-- Selected excerpt --
He roars with laughter: “I don’t feel like a martyr. But by an accident of history I feel I am somewhat of a symbol.”
Indeed, and to some people a very unwelcome one. The only bishop out of 800 Anglican prelates not to be invited by the Archbishop of Canterbury to the Lambeth Conference at Kent University, Robinson decided that he would go anyway.
More than 200 African and Asian bishops are boycotting the conference in protest – not just because they want Robinson to keep away but also because the American bishops who consecrated him are attending. Clearly, even breathing the same air as a bishop who may once have shaken hands with a gay bishop is offensive to some people.
The arrival of Robinson has not so much spoilt the party as driven a noisy pantechnicon right through it. Everything else on the agenda has been kicked into second place: whether or not the Anglican church can tolerate gay clergy is practically the only thing anyone has wanted to talk about since the holy beanfeast – held only once a decade – began last week. And Robinson – small, trim and dapper in a purple ecclesiastical shirt – has been the nonguest that everyone (bar the bishops) has wanted to buttonhole.
“It’s a pity I chose this week to give up smoking,” he says, puffing gratefully on a Marlboro. I don’t think that even he had forecast what it would be like to be the target of venom from a global assortment of prelates (the Archbishop of Nigeria described gays as lower than dogs; the Archbishop of Kenya said “the devil has clearly entered the church”).
{Wow what lovely Christian statements. One wonders who needs the muzzle.}
Was the American bishop right to turn up? Surely arriving uninvited and then holding an open-air service last week for lesbian, gay, bisexual and transsexual Anglicans outside the cathedral – just as the Archbishop of Canterbury was inside, saying, “Unity in diversity is the cherished Anglican tradition” – was a touch provocative? Even childish, some might say.
“I took a vow, as did all bishops, to participate in the councils of the church,” says Robinson. “I am only fulfilling my vow.” What about the vows of the 230 boycotting bishops? Haven’t you ruined the conference for them? “I can’t control their choices,” he says. “They were the ones who demanded I not be included at the table and the Archbishop of Canterbury acceded to their requests – and lo and behold that’s not enough. Even the bishops who consecrated me are found to be offensive.

-- Work required --
Summarize the article about Robinson and the Lambeth Conference in two sentences. The listing is separate material from the excerpt.

Stored data entries
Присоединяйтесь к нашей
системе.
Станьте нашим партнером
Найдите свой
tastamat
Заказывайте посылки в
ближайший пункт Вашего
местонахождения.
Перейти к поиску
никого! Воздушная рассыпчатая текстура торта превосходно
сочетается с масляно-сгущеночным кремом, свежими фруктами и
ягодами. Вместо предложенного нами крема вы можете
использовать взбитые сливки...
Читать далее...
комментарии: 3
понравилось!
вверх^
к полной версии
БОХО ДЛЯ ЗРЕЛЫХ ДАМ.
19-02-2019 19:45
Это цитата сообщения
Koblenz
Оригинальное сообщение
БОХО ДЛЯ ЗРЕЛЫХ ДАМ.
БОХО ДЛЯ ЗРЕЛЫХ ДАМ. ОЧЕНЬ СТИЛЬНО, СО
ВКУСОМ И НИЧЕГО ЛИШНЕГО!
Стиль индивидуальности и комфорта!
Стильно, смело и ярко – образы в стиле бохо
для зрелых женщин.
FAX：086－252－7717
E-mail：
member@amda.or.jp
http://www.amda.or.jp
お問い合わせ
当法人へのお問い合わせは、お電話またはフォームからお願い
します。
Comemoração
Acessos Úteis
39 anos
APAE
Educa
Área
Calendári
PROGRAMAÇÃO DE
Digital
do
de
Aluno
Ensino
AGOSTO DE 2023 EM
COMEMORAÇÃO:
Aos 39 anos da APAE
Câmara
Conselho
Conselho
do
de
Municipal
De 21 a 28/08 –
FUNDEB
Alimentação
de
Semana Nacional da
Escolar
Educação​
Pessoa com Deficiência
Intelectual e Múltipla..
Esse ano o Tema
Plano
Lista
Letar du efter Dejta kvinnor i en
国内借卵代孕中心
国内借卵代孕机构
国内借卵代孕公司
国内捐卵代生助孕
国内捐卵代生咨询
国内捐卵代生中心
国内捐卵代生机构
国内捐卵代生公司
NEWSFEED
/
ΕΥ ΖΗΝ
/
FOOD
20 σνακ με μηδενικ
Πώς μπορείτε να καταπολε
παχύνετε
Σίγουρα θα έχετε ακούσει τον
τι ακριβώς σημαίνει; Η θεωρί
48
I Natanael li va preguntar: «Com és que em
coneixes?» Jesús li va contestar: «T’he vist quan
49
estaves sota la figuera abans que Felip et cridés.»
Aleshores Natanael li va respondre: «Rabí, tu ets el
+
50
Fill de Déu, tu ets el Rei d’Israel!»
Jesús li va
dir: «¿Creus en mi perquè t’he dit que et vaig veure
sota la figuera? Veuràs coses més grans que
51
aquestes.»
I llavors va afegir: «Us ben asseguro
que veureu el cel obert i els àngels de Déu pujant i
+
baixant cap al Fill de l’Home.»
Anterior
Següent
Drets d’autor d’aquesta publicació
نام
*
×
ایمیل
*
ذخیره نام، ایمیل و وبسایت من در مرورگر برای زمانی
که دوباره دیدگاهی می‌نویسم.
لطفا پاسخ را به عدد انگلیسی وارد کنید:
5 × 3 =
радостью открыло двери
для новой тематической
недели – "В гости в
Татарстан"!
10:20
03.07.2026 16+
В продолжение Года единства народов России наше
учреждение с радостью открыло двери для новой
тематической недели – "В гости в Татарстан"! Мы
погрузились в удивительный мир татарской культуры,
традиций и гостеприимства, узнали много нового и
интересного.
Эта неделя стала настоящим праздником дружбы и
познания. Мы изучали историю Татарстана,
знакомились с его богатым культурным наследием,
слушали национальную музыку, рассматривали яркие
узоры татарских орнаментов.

-- Task response --
Robinson, the only one of 800 Anglican bishops not invited by the Archbishop of Canterbury to the Lambeth Conference, decided to go anyway. More than 200 African and Asian bishops boycotted the conference in protest at his presence and at the attendance of the American bishops who consecrated him, while Robinson says he is only fulfilling his vow to take part in the councils of the church and cannot control their choices.